Дело в том, что, экранизируя научно-фантастический роман польского физика и философа С. Лема «Солярис», совсем ещё молодой А. Тарковский (дипломный фильм «Каток и скрипка», полнометражная картина «Иваново детство») впервые столкнулся с замыслом жанрово определённого литературного произведения, затаившего внутри себя сложные, знаковые проблемы встречи человека с Неведомым. Отношением к нему, к характеру контактов, нравственному выбору каждого. К тому же нагруженного собственными житейскими проблемами, практически неразрешимыми в условиях непрерывного потока событий земного существования.
Прослеживая судьбу вариантов сценария будущей экранизации, сразу понимаешь, что Тарковский оказался прежде всего перед проблемой определения смысла существования каждого отдельного человека на Земле, среди людей. И от одной редакции к другой всё отчётливей зазвучали подсказанные автором романа мотивы совести («…тут дело в совести», С. Лем).
В одном из вариантов сценария Крис, подходя к дому отца, читает на калитке даже придуманную режиссёром табличку с евангельским изречением «Человек, увидевший человека, да возрадуется»…
Не прошли, думается, мимо художественного сознания мастера и слова кибернетика Снаута: «Не нужно нам других миров. Нам нужно зеркало… Человеку нужен человек…».
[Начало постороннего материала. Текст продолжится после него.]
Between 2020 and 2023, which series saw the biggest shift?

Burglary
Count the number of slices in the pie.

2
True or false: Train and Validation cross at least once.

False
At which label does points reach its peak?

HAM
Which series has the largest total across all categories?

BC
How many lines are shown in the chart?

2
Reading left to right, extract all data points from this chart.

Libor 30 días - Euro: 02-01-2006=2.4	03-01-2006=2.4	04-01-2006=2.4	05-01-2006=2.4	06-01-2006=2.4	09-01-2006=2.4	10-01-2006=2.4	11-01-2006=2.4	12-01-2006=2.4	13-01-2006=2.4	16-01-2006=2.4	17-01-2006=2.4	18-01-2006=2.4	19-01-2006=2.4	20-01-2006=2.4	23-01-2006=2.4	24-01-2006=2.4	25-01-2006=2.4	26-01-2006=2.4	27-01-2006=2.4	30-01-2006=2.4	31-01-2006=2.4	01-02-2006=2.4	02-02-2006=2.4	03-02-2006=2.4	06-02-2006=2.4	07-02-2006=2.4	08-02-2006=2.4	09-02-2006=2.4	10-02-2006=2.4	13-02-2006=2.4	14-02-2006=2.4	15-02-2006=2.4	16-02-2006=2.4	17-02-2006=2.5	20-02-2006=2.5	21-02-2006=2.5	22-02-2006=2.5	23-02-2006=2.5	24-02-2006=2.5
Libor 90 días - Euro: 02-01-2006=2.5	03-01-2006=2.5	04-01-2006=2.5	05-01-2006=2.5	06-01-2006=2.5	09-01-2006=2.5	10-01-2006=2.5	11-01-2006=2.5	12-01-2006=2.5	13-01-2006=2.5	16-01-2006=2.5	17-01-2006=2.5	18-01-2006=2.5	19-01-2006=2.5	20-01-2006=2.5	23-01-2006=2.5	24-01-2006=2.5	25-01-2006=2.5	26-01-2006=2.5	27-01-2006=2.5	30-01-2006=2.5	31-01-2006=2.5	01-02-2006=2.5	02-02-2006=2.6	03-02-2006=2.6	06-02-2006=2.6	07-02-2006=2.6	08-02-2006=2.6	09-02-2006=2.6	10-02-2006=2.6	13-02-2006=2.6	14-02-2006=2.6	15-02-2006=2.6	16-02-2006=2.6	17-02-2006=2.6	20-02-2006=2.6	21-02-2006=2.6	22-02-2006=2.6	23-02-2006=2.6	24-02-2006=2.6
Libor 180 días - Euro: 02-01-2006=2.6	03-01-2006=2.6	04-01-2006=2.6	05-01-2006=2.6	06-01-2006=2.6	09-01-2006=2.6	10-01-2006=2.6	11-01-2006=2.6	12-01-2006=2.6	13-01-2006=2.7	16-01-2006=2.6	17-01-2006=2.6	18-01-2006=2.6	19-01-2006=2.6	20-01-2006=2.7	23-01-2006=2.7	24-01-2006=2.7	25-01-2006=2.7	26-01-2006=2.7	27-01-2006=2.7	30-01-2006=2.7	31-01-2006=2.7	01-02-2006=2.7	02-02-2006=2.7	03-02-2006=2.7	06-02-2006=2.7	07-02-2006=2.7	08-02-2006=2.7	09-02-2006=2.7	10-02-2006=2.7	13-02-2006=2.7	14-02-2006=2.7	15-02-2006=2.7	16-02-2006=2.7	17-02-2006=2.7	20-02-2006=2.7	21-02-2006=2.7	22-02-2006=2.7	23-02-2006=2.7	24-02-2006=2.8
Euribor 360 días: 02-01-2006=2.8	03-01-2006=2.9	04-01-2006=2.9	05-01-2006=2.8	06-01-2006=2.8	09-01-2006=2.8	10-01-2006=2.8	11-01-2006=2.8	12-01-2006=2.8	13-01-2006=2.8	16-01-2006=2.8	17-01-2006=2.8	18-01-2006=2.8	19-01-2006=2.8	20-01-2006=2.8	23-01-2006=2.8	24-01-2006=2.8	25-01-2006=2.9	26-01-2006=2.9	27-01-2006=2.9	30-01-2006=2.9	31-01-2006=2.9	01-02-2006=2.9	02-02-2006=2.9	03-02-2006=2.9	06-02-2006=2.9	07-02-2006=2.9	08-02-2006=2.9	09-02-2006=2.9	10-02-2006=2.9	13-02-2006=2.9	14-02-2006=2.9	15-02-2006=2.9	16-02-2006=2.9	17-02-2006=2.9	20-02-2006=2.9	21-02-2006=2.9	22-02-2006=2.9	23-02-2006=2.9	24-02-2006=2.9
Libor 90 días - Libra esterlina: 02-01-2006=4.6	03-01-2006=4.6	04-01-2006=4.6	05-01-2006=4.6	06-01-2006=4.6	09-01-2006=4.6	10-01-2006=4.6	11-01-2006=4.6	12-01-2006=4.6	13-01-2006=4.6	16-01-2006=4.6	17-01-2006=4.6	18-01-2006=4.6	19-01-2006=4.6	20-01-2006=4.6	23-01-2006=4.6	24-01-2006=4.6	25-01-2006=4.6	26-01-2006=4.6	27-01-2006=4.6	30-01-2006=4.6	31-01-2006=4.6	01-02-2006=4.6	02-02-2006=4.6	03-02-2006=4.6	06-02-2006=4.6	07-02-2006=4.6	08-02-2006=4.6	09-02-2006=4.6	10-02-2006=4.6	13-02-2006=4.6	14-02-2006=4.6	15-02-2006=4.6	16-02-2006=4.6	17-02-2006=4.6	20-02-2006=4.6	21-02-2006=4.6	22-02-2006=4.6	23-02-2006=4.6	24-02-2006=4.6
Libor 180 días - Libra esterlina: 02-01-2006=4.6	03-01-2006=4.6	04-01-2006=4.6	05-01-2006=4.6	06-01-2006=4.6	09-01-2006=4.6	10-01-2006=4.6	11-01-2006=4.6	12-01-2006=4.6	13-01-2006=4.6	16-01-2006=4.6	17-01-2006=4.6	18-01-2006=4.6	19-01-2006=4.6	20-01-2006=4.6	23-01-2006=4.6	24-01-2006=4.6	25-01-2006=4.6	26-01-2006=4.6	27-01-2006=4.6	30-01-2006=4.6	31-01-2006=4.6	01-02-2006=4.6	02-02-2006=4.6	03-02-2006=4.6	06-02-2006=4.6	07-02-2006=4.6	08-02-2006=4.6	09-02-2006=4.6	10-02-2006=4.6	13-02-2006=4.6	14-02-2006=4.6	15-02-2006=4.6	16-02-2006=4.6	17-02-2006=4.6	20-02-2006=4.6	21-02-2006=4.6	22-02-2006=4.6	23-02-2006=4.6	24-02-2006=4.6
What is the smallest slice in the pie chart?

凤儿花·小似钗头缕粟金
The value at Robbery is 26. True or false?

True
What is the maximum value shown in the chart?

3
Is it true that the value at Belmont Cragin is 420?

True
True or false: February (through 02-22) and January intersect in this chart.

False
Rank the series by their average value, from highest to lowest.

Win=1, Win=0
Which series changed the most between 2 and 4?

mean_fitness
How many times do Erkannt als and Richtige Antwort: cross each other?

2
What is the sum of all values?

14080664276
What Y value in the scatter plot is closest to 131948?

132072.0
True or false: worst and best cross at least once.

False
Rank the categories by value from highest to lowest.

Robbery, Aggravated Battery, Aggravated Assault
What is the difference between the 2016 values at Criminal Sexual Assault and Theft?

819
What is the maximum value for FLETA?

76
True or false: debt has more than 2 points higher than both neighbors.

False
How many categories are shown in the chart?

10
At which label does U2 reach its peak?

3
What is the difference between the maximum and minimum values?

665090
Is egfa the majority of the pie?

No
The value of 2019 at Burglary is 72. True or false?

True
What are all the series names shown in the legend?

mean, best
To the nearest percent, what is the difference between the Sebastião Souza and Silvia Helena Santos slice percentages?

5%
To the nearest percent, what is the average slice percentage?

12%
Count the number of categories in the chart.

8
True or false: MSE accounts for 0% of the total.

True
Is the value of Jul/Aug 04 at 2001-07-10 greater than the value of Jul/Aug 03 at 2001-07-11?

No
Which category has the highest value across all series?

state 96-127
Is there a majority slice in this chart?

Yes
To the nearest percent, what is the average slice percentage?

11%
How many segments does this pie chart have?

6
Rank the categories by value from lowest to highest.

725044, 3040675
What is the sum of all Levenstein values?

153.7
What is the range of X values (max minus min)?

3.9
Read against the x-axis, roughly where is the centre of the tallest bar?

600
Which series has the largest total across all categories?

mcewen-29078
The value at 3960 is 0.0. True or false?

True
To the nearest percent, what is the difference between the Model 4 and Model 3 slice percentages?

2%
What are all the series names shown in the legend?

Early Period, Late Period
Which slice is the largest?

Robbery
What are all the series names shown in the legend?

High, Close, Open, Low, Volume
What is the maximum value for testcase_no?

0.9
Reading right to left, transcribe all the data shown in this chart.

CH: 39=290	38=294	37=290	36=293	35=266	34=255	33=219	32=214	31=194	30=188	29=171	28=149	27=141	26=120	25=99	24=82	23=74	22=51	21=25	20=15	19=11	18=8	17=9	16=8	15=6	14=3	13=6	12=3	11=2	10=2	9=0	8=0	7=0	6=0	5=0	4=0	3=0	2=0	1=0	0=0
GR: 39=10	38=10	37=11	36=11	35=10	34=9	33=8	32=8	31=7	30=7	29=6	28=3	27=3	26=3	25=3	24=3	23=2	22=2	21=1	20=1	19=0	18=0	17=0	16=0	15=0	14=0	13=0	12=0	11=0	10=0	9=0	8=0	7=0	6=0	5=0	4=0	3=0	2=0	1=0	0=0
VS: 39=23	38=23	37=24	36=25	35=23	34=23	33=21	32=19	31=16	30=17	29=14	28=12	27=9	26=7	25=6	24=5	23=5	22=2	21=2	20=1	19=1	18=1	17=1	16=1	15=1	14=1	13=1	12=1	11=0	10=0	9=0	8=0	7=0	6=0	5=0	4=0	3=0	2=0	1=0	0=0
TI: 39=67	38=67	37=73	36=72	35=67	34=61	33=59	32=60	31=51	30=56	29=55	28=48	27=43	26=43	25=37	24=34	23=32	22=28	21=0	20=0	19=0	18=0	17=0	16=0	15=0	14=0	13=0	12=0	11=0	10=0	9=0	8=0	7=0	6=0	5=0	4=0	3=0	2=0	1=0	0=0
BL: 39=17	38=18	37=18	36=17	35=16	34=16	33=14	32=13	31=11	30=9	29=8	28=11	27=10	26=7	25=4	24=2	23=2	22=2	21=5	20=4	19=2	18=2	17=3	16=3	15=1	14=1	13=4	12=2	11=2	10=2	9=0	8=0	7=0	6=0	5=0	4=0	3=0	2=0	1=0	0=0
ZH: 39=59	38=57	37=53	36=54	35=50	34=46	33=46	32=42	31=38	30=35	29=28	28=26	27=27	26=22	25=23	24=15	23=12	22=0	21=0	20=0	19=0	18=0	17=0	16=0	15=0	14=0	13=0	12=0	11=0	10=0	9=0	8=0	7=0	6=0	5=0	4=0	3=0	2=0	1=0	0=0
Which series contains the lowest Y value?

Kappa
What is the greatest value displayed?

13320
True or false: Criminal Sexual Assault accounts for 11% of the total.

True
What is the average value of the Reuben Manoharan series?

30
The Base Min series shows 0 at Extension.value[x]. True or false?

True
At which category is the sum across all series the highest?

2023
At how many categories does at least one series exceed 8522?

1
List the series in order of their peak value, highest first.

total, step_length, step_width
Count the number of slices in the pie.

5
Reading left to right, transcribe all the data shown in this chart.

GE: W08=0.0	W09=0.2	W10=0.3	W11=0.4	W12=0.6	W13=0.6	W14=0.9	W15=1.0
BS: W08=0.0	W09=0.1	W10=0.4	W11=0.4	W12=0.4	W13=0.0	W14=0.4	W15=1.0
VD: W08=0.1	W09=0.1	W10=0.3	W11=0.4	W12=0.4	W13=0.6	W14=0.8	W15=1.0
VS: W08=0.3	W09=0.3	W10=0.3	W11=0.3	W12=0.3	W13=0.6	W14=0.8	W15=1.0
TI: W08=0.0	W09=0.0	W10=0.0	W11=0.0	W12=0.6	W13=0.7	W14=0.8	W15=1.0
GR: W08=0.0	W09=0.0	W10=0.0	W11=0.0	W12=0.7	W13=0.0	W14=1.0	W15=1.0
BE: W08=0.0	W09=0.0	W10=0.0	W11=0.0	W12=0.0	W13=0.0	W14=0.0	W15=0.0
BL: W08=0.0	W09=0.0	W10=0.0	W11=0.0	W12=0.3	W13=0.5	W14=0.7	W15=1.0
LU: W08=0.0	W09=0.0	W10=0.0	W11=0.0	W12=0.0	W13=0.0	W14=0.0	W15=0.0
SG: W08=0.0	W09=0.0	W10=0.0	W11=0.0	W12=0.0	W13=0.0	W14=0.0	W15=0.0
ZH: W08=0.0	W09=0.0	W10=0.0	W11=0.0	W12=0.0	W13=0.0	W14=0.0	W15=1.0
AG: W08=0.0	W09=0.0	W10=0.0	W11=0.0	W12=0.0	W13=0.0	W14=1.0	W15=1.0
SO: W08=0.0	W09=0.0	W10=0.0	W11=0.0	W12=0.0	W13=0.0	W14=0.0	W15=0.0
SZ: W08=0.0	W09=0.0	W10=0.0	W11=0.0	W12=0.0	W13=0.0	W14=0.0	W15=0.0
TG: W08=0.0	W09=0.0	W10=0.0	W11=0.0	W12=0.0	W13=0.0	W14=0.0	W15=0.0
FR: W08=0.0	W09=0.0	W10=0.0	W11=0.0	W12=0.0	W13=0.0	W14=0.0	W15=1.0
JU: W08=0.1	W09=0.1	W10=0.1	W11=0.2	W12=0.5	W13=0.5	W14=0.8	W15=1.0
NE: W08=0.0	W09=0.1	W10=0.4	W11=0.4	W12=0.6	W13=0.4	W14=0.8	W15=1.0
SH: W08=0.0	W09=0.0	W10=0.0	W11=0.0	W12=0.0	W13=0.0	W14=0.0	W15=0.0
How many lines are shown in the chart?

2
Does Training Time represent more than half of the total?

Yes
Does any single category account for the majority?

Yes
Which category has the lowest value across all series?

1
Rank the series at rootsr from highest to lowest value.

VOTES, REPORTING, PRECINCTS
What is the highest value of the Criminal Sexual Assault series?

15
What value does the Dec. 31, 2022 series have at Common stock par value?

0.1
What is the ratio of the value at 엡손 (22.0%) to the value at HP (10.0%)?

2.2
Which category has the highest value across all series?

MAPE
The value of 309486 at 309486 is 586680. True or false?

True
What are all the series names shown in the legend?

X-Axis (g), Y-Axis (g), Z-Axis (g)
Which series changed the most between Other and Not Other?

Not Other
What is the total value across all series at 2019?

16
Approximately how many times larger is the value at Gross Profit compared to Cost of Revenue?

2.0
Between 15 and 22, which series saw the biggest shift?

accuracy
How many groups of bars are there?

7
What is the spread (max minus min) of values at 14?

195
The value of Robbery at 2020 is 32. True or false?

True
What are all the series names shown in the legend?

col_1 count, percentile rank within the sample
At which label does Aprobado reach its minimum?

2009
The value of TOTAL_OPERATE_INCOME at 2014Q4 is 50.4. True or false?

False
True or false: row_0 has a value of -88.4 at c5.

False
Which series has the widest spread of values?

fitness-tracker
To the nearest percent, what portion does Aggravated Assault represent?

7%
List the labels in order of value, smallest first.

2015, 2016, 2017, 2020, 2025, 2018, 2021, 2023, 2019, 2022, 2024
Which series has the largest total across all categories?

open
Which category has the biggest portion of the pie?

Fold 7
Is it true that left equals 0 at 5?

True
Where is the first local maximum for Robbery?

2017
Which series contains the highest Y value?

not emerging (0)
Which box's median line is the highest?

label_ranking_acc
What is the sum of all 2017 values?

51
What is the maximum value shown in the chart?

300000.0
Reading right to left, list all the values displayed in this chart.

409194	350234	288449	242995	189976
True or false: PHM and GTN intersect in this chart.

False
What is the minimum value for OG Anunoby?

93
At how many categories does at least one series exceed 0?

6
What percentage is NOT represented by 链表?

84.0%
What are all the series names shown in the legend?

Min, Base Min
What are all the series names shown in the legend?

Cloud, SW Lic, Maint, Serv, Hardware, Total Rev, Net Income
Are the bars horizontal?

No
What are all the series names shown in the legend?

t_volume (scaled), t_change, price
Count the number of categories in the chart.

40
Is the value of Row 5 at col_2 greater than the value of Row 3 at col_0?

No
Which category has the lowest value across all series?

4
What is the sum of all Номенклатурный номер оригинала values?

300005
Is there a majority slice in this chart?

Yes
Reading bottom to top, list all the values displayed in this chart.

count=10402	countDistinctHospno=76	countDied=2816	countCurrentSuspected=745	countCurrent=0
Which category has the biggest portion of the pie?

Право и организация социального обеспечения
Во всяком случае, позже, изменяя первоначальное название своего следующего фильма («Белый, белый день»), автор выбрал слово «Зеркало».
«Солярис» А. Тарковского, от одного варианта сценария к другому, существенно освобождается от стандартных атрибутов фантастики (иначе ему предстояло остаться одной из «звёздных историй») за счёт насыщения событий проблемами становления духовного совершенства личности, оказавшейся перед лицом Неведомого.
То есть возник иной масштаб анализа подробностей текста романа. (Так уже случилось и в процессе экранизации повести В. Богомолова «Иван».) Потребовались средства, приёмы, способные сформировать основные визуально-мелодические партии, в соприкосновении которых зритель мог бы ощутить логику авторских рассуждений.
Проникновенно воссоздан образ Земли, введённый вопреки воле писателя в драматургию сценария режиссёром, наделён неожиданной эмоциональной отзывчивостью мир загадочного Океана. Многие личностные оттенки прочтения романа были найдены в рамках литературного сюжета.
А уже в следующих картинах они стали накапливаться, складываться в своего рода устойчивую систему выразительности, отличительную для поэтики А. Тарковского, характерную для его индивидуального стиля.
Это прежде всего круг природных стихий – снег, дождь, ветер, огонь…
Образ каждого из состояний природы реализует в художественном сознании автора важнейший из архетипов, с древнейших времён восходящих к прасознанию человечества: безжизненный леденящий холод говорит о затаившейся жизни, вода ассоциируется с истоками, огонь содержит множество магических мотивов – от разрушения до обновления. И ветер, промозглый, пронизывающий. Всё изменяющий в природе и человеке.
От одного замысла к другому в поэтике фильмов А.